▶ **Goal of the exercise**:
Look over the material below and count the lines that include "assign". Give only the total.

▶ **Data extract**:
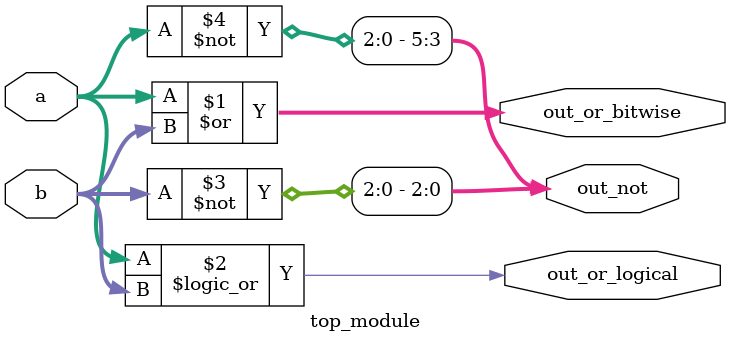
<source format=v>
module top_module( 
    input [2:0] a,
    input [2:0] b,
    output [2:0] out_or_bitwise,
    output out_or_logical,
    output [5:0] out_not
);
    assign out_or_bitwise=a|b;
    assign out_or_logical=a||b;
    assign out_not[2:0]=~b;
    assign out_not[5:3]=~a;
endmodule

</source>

---

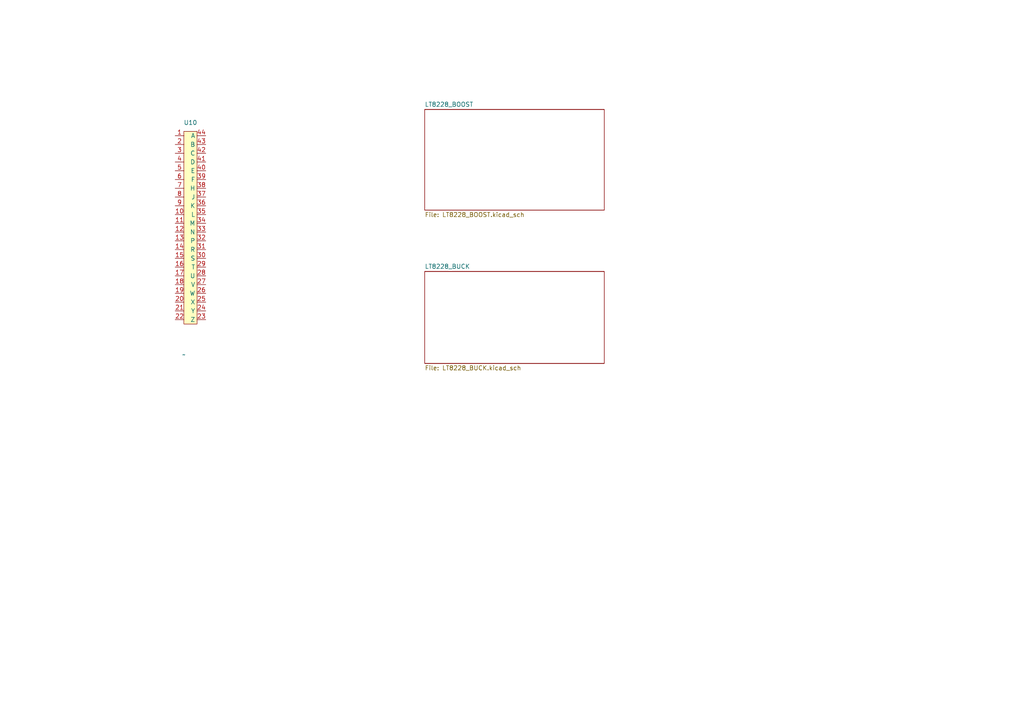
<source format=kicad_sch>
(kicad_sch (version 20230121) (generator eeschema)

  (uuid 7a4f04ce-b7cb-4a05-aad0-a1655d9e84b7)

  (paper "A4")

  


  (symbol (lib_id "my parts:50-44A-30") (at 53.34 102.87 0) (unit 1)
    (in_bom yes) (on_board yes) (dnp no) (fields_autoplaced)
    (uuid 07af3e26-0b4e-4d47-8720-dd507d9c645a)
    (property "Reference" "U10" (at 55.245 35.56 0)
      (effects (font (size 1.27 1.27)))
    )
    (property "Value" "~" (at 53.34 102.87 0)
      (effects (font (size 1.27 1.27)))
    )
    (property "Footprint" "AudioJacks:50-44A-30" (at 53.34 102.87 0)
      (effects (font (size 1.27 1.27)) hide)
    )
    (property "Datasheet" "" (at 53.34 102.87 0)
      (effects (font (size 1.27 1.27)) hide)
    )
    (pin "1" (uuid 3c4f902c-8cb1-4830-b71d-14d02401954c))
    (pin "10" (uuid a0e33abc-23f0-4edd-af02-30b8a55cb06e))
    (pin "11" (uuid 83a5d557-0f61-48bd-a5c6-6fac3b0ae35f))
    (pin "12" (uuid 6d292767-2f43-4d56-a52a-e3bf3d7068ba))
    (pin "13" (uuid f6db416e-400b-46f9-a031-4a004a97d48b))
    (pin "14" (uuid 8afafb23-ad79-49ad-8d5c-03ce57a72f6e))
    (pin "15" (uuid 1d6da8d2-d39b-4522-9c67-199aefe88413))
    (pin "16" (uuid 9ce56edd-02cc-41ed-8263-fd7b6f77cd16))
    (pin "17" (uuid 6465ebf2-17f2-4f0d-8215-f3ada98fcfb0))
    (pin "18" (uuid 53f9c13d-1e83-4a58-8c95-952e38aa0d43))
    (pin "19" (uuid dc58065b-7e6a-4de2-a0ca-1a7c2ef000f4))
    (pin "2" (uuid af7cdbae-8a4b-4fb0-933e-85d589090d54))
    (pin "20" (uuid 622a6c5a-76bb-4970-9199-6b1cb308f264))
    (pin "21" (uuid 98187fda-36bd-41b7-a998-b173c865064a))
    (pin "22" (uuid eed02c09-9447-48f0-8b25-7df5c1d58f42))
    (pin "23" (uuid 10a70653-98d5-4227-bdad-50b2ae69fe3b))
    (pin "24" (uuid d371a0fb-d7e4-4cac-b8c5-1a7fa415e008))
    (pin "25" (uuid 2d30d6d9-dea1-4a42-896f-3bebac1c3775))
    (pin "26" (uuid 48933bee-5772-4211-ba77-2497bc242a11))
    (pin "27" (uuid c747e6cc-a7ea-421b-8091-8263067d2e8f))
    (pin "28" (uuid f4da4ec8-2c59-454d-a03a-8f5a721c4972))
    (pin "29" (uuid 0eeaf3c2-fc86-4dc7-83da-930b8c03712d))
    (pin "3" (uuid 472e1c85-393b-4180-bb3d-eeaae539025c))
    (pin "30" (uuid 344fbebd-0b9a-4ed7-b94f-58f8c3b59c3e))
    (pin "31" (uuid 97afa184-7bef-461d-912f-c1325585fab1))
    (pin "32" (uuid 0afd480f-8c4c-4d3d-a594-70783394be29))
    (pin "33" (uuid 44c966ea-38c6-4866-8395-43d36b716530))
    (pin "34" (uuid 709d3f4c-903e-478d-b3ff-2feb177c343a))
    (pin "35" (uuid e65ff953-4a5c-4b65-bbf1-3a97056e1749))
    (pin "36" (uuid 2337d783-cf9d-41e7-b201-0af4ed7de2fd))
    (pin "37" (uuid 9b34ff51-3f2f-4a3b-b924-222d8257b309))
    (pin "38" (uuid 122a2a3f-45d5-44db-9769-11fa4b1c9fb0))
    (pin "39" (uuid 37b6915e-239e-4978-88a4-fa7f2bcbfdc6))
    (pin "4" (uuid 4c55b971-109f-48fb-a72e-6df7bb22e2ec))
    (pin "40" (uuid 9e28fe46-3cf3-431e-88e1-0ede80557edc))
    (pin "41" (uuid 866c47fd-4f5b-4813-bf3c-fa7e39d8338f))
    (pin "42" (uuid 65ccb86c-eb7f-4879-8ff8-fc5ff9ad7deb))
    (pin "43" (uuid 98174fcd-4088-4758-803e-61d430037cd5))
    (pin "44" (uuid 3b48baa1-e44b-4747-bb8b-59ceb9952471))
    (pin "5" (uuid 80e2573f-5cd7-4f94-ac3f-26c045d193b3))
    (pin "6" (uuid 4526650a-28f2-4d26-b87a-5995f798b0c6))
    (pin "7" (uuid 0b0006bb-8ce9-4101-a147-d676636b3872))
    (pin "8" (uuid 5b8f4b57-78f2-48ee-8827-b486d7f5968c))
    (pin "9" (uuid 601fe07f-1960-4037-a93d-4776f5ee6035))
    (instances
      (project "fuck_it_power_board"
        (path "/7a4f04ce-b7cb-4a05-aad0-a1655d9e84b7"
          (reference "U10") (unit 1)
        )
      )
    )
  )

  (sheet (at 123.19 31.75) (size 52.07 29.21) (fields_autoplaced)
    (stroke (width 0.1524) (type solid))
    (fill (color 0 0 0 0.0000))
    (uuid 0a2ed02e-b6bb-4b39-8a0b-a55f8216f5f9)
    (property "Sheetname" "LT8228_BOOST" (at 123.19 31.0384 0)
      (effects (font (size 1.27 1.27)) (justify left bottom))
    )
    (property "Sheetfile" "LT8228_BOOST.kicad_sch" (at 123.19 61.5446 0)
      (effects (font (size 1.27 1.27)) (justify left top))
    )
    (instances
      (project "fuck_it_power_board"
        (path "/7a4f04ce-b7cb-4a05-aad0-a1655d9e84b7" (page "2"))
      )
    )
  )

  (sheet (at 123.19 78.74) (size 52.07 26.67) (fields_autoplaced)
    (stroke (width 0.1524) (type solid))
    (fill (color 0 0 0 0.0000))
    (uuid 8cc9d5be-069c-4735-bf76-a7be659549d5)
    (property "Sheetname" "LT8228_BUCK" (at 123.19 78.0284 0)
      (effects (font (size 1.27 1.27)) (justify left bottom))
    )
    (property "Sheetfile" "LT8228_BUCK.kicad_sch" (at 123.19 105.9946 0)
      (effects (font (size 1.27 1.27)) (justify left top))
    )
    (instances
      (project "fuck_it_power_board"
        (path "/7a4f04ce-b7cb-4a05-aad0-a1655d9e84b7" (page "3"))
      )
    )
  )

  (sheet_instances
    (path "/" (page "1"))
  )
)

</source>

▶ **Written response**:
4